THE PROBLEM: Lay out the text read from every page in the listing below as a JSON list of strings, with one string per line and blank lines left out. Leave the pictures themselves out of your answer.

MATERIALS PROVIDED:
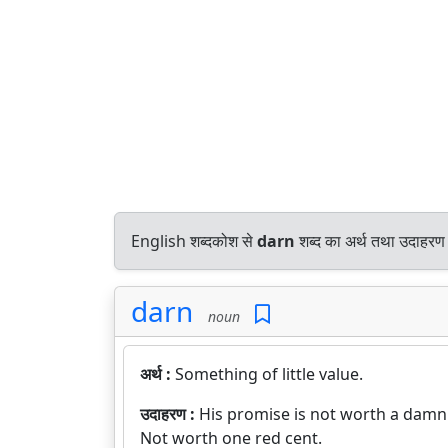
English शब्दकोश से
darn
शब्द का अर्थ तथा उदाहरण प
darn
noun
अर्थ :
Something of little value.
उदाहरण :
His promise is not worth a damn
Not worth one red cent.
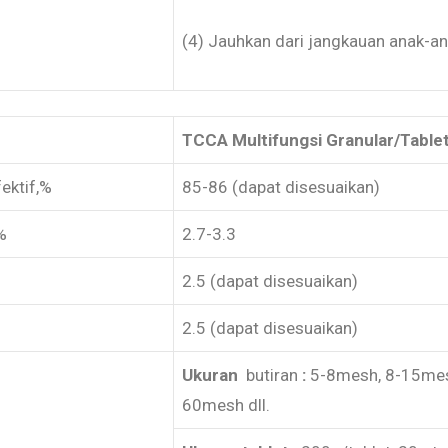
(4) Jauhkan dari jangkauan anak-an
TCCA Multifungsi Granular/Table
ektif,%
85-86 (dapat disesuaikan)
%
2.7-3.3
2.5 (dapat disesuaikan)
2.5 (dapat disesuaikan)
Ukuran
butiran
:
5-8mesh, 8-15mes
60mesh dll.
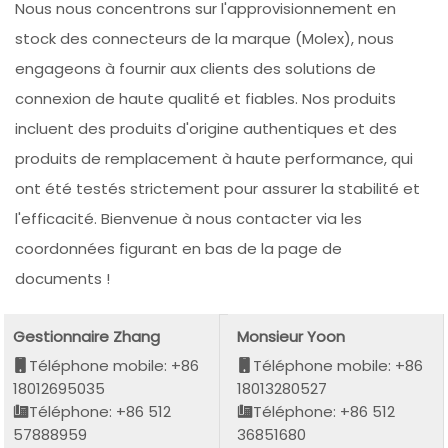
Nous nous concentrons sur l'approvisionnement en
stock des connecteurs de la marque (Molex), nous
engageons à fournir aux clients des solutions de
connexion de haute qualité et fiables. Nos produits
incluent des produits d'origine authentiques et des
produits de remplacement à haute performance, qui
ont été testés strictement pour assurer la stabilité et
l'efficacité. Bienvenue à nous contacter via les
coordonnées figurant en bas de la page de
documents !
Gestionnaire Zhang
Monsieur Yoon
Téléphone mobile: +86
Téléphone mobile: +86
18012695035
18013280527
Téléphone: +86 512
Téléphone: +86 512
57888959
36851680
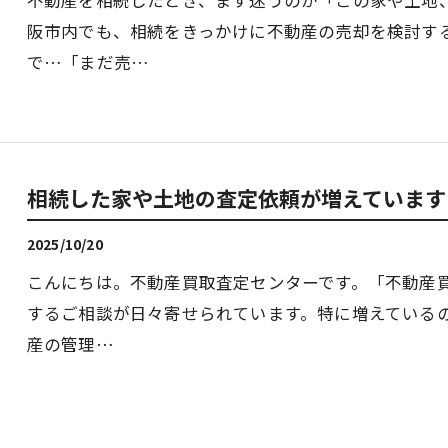
阪市内でも、相続をきっかけに不動産の売却を検討す
で…「まだ売…
相続した家や土地の査定依頼が増えています
2025/10/20
こんにちは。不動産買取査定センターです。「不動産
するご相談が日々寄せられています。特に増えている
産の管理…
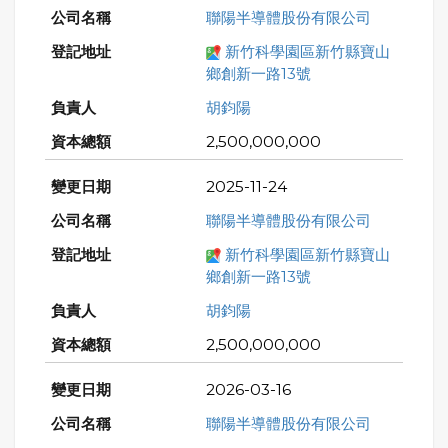
聯陽半導體股份有限公司
新竹科學園區新竹縣寶山
鄉創新一路13號
胡鈞陽
2,500,000,000
2025-11-24
聯陽半導體股份有限公司
新竹科學園區新竹縣寶山
鄉創新一路13號
胡鈞陽
2,500,000,000
2026-03-16
聯陽半導體股份有限公司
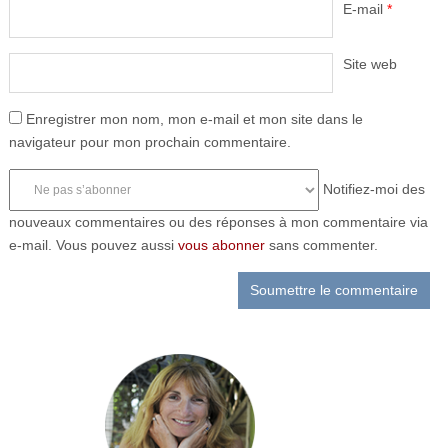
E-mail
*
Site web
Enregistrer mon nom, mon e-mail et mon site dans le
navigateur pour mon prochain commentaire.
Notifiez-moi des
nouveaux commentaires ou des réponses à mon commentaire via
e-mail. Vous pouvez aussi
vous abonner
sans commenter.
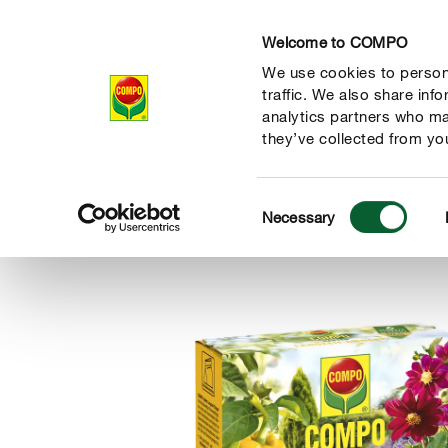
Welcome to COMPO
We use cookies to persona
Produkte
Rat
traffic. We also share inf
analytics partners who ma
they’ve collected from you
Consent
Produkte
Dünger & Blattpflege
Gartenpflanzen
COMP
Necessary
COMPO
Selection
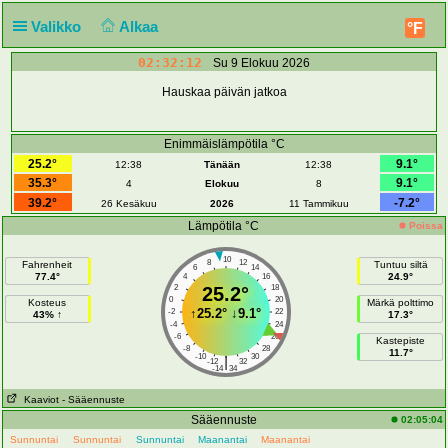
Valikko
Alkaa
°F
02:32:12
Su 9 Elokuu 2026
Hauskaa päivän jatkoa
Enimmäislämpötila °C
25.2°
9.1°
12:38
Tänään
12:38
35.3°
9.1°
4
Elokuu
8
39.2°
-7.2°
26 Kesäkuu
2026
11 Tammikuu
Lämpötila °C
Poissa
10
8
12
Fahrenheit
Tuntuu siltä
6
14
77.4°
24.9°
4
16
2
25.2°
18
0
20
Kosteus
Märkä polttimo
↑
25.2°
↓
9.1°
-2
22
43% ↑
17.3°
-4
24
-6
26
Kastepiste
-8
28
11.7°
-10
30
|
-12
32
-14
34
Kaaviot
- Sääennuste
Sääennuste
02:05:04
Sunnuntai
Sunnuntai
Sunnuntai
Maanantai
Maanantai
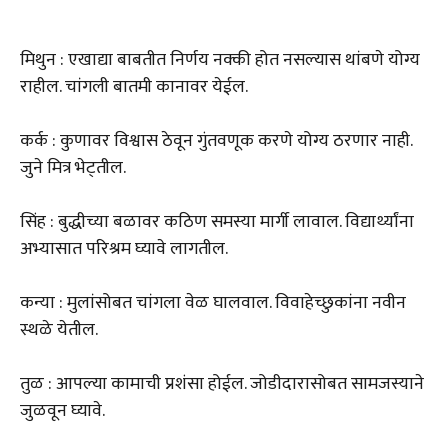
मिथुन : एखाद्या बाबतीत निर्णय नक्की होत नसल्यास थांबणे योग्य
राहील. चांगली बातमी कानावर येईल.
कर्क : कुणावर विश्वास ठेवून गुंतवणूक करणे योग्य ठरणार नाही.
जुने मित्र भेट्तील.
सिंह : बुद्धीच्या बळावर कठिण समस्या मार्गी लावाल. विद्यार्थ्यांना
अभ्यासात परिश्रम घ्यावे लागतील.
कन्या : मुलांसोबत चांगला वेळ घालवाल. विवाहेच्छुकांना नवीन
स्थळे येतील.
तुळ : आपल्या कामाची प्रशंसा होईल. जोडीदारासोबत सामजस्याने
जुळवून घ्यावे.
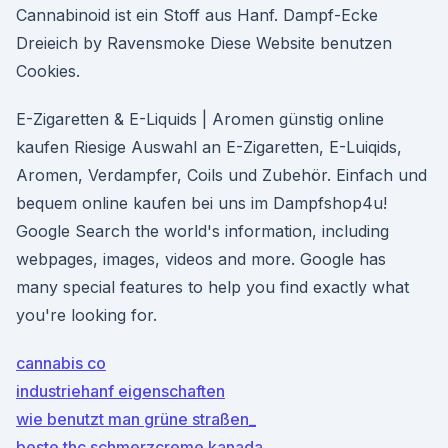
Cannabinoid ist ein Stoff aus Hanf. Dampf-Ecke
Dreieich by Ravensmoke Diese Website benutzen
Cookies.
E-Zigaretten & E-Liquids | Aromen günstig online
kaufen Riesige Auswahl an E-Zigaretten, E-Luiqids,
Aromen, Verdampfer, Coils und Zubehör. Einfach und
bequem online kaufen bei uns im Dampfshop4u!
Google Search the world's information, including
webpages, images, videos and more. Google has
many special features to help you find exactly what
you're looking for.
cannabis co
industriehanf eigenschaften
wie benutzt man grüne straßen_
beste thc schmerzcreme kanada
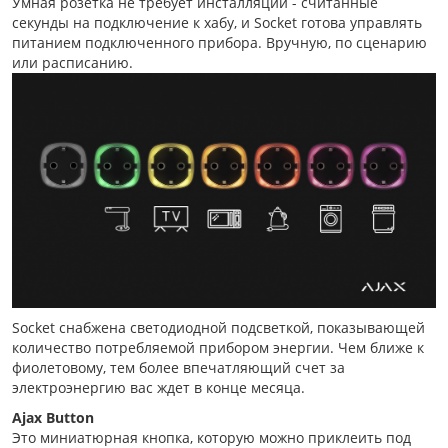
Умная розетка не требует инсталляции - считанные
секунды на подключение к хабу, и Socket готова управлять
питанием подключенного прибора. Вручную, по сценарию
или расписанию.
Socket снабжена светодиодной подсветкой, показывающей
количество потребляемой прибором энергии. Чем ближе к
фиолетовому, тем более впечатляющий счет за
электроэнергию вас ждет в конце месяца.
Ajax Button
Это миниатюрная кнопка, которую можно приклеить под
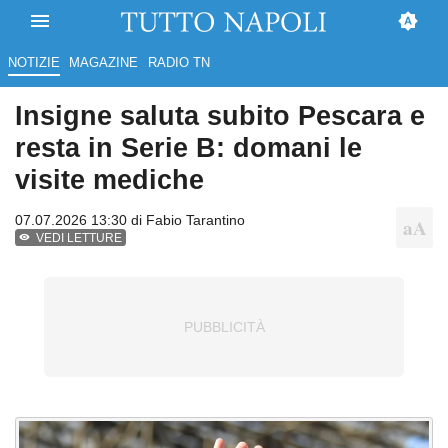
NOTIZIE
MAGAZINE
RADIO TN
Insigne saluta subito Pescara e
resta in Serie B: domani le
visite mediche
07.07.2026 13:30 di
Fabio Tarantino
VEDI LETTURE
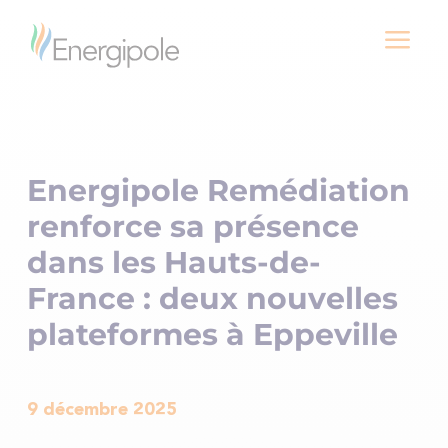
a
Energipole Remédiation
renforce sa présence
dans les Hauts-de-
France : deux nouvelles
plateformes à Eppeville
9 décembre 2025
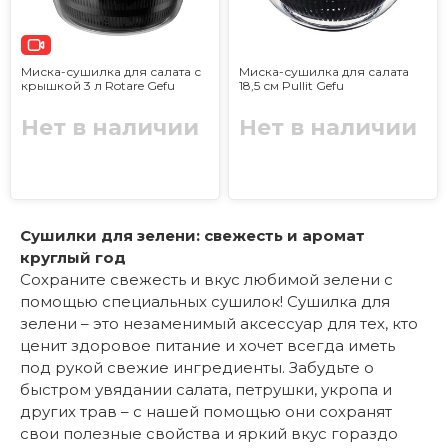
Миска-сушилка для салата с
Миска-сушилка для салата
крышкой 3 л Rotare Gefu
18,5 см Pullit Gefu
Нет в наличии
Нет в наличии
Сушилки для зелени: свежесть и аромат
круглый год
Сохраните свежесть и вкус любимой зелени с
помощью специальных сушилок! Сушилка для
зелени – это незаменимый аксессуар для тех, кто
ценит здоровое питание и хочет всегда иметь
под рукой свежие ингредиенты. Забудьте о
быстром увядании салата, петрушки, укропа и
других трав – с нашей помощью они сохранят
свои полезные свойства и яркий вкус гораздо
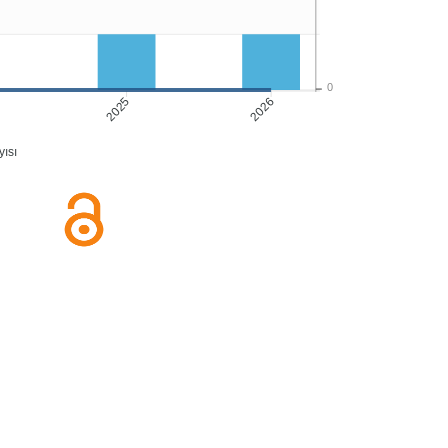
0
2025
2026
ısı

YOUR RESPONSE:
[
  "English शब्दकोश से",
  "darn",
  "शब्द का अर्थ तथा उदाहरण प",
  "darn",
  "noun",
  "अर्थ :",
  "Something of little value.",
  "उदाहरण :",
  "His promise is not worth a damn",
  "Not worth one red cent.",
  "(4) Jauhkan dari jangkauan anak-an",
  "TCCA Multifungsi Granular/Table",
  "ektif,%",
  "85-86 (dapat disesuaikan)",
  "%",
  "2.7-3.3",
  "2.5 (dapat disesuaikan)",
  "2.5 (dapat disesuaikan)",
  "Ukuran",
  "butiran",
  ":",
  "5-8mesh, 8-15mes",
  "60mesh dll.",
  "Nous nous concentrons sur l'approvisionnement en",
  "stock des connecteurs de la marque (Molex), nous",
  "engageons à fournir aux clients des solutions de",
  "connexion de haute qualité et fiables. Nos produits",
  "incluent des produits d'origine authentiques et des",
  "produits de remplacement à haute performance, qui",
  "ont été testés strictement pour assurer la stabilité et",
  "l'efficacité. Bienvenue à nous contacter via les",
  "coordonnées figurant en bas de la page de",
  "documents !",
  "Gestionnaire Zhang",
  "Monsieur Yoon",
  "Téléphone mobile: +86",
  "Téléphone mobile: +86",
  "18012695035",
  "18013280527",
  "Téléphone: +86 512",
  "Téléphone: +86 512",
  "57888959",
  "36851680",
  "阪市内でも、相続をきっかけに不動産の売却を検討す",
  "で…「まだ売…",
  "相続した家や土地の査定依頼が増えています",
  "2025/10/20",
  "こんにちは。不動産買取査定センターです。「不動産",
  "するご相談が日々寄せられています。特に増えている",
  "産の管理…",
  "聯陽半導體股份有限公司",
  "新竹科學園區新竹縣寶山",
  "鄉創新一路13號",
  "胡鈞陽",
  "2,500,000,000",
  "2025-11-24",
  "聯陽半導體股份有限公司",
  "新竹科學園區新竹縣寶山",
  "鄉創新一路13號",
  "胡鈞陽",
  "2,500,000,000",
  "2026-03-16",
  "聯陽半導體股份有限公司",
  "E-mail",
  "*",
  "Site web",
  "Enregistrer mon nom, mon e-mail et mon site dans le",
  "navigateur pour mon prochain commentaire.",
  "Notifiez-moi des",
  "nouveaux commentaires ou des réponses à mon commentaire via",
  "e-mail. Vous pouvez aussi",
  "vous abonner",
  "sans commenter.",
  "Welcome to COMPO",
  "We use cookies to persona",
  "Produkte",
  "Rat",
  "traffic. We also share inf",
  "analytics partners who ma",
  "they’ve collected from you",
  "Consent",
  "Produkte",
  "Dünger & Blattpflege",
  "Gartenpflanzen",
  "COMP",
  "Necessary",
  "COMPO",
  "Selection",
  "Valikko",
  "Alkaa",
  "°F",
  "02:32:12",
  "Su 9 Elokuu 2026",
  "Hauskaa päivän jatkoa",
  "Enimmäislämpötila °C",
  "25.2°",
  "9.1°",
  "12:38",
  "Tänään",
  "12:38",
  "35.3°",
  "9.1°",
  "4",
  "Elokuu",
  "8",
  "39.2°",
  "-7.2°",
  "26 Kesäkuu",
  "2026",
  "11 Tammikuu",
  "Lämpötila °C",
  "Poissa",
  "10",
  "8",
  "12",
  "Fahrenheit",
  "Tuntuu siltä",
  "6",
  "14",
  "77.4°",
  "24.9°",
  "4",
  "16",
  "2",
  "25.2°",
  "18",
  "0",
  "20",
  "Kosteus",
  "Märkä polttimo",
  "↑",
  "25.2°",
  "↓",
  "9.1°",
  "-2",
  "22",
  "43% ↑",
  "17.3°",
  "-4",
  "24",
  "-6",
  "26",
  "Kastepiste",
  "-8",
  "28",
  "11.7°",
  "-10",
  "30",
  "|",
  "-12",
  "32",
  "-14",
  "34",
  "Kaaviot",
  "- Sääennuste",
  "Sääennuste",
  "02:05:04",
  "Sunnuntai",
  "Sunnuntai",
  "Sunnuntai",
  "Maanantai",
  "Maanantai",
  "मिथुन : एखाद्या बाबतीत निर्णय नक्की होत नसल्यास थांबणे योग्य",
  "राहील. चांगली बातमी कानावर येईल.",
  "कर्क : कुणावर विश्वास ठेवून गुंतवणूक करणे योग्य ठरणार नाही.",
  "जुने मित्र भेट्तील.",
  "सिंह : बुद्धीच्या बळावर कठिण समस्या मार्गी लावाल. विद्यार्थ्यांना",
  "अभ्यासात परिश्रम घ्यावे लागतील.",
  "कन्या : मुलांसोबत चांगला वेळ घालवाल. विवाहेच्छुकांना नवीन",
  "स्थळे येतील.",
  "तुळ : आपल्या कामाची प्रशंसा होईल. जोडीदारासोबत सामजस्याने",
  "जुळवून घ्यावे.",
  "Cannabinoid ist ein Stoff aus Hanf. Dampf-Ecke",
  "Dreieich by Ravensmoke Diese Website benutzen",
  "Cookies.",
  "E-Zigaretten & E-Liquids | Aromen günstig online",
  "kaufen Riesige Auswahl an E-Zigaretten, E-Luiqids,",
  "Aromen, Verdampfer, Coils und Zubehör. Einfach und",
  "bequem online kaufen bei uns im Dampfshop4u!",
  "Google Search the world's information, including",
  "webpages, images, videos and more. Google has",
  "many special features to help you find exactly what",
  "you're looking for.",
  "cannabis co",
  "industriehanf eigenschaften",
  "wie benutzt man grüne straßen_",
  "beste thc schmerzcreme kanada",
  "Умная розетка не требует инсталляции - считанные",
  "секунды на подключение к хабу, и Socket готова управлять",
  "питанием подключенного прибора. Вручную, по сценарию",
  "или расписанию.",
  "Socket снабжена светодиодной подсветкой, показывающей",
  "количество потребляемой прибором энергии. Чем ближе к",
  "фиолетовому, тем более впечатляющий счет за",
  "электроэнергию вас ждет в конце месяца.",
  "Ajax Button",
  "Это миниатюрная кнопка, которую можно приклеить под",
  "NOTIZIE",
  "MAGAZINE",
  "RADIO TN",
  "Insigne saluta subito Pescara e",
  "resta in Serie B: domani le",
  "visite mediche",
  "07.07.2026 13:30 di",
  "Fabio Tarantino",
  "VEDI LETTURE",
  "a",
  "Energipole Remédiation",
  "renforce sa présence",
  "dans les Hauts-de-",
  "France : deux nouvelles",
  "plateformes à Eppeville",
  "9 décembre 2025",
  "Миска-сушилка для салата с",
  "Миска-сушилка для салата",
  "крышкой 3 л Rotare Gefu",
  "18,5 см Pullit Gefu",
  "Нет в наличии",
  "Нет в наличии",
  "Сушилки для зелени: свежесть и аромат",
  "круглый год",
  "Сохраните свежесть и вкус любимой зелени с",
  "помощью специальных сушилок! Сушилка для",
  "зелени – это незаменимый аксессуар для тех, кто",
  "ценит здоровое питание и хочет всегда иметь",
  "под рукой свежие ингредиенты. Забудьте о",
  "быстром увядании салата, петрушки, укропа и",
  "других трав – с нашей помощью они сохранят",
  "свои полезные свойства и яркий вкус гораздо",
  "0",
  "2025",
  "2026",
  "ısı"
]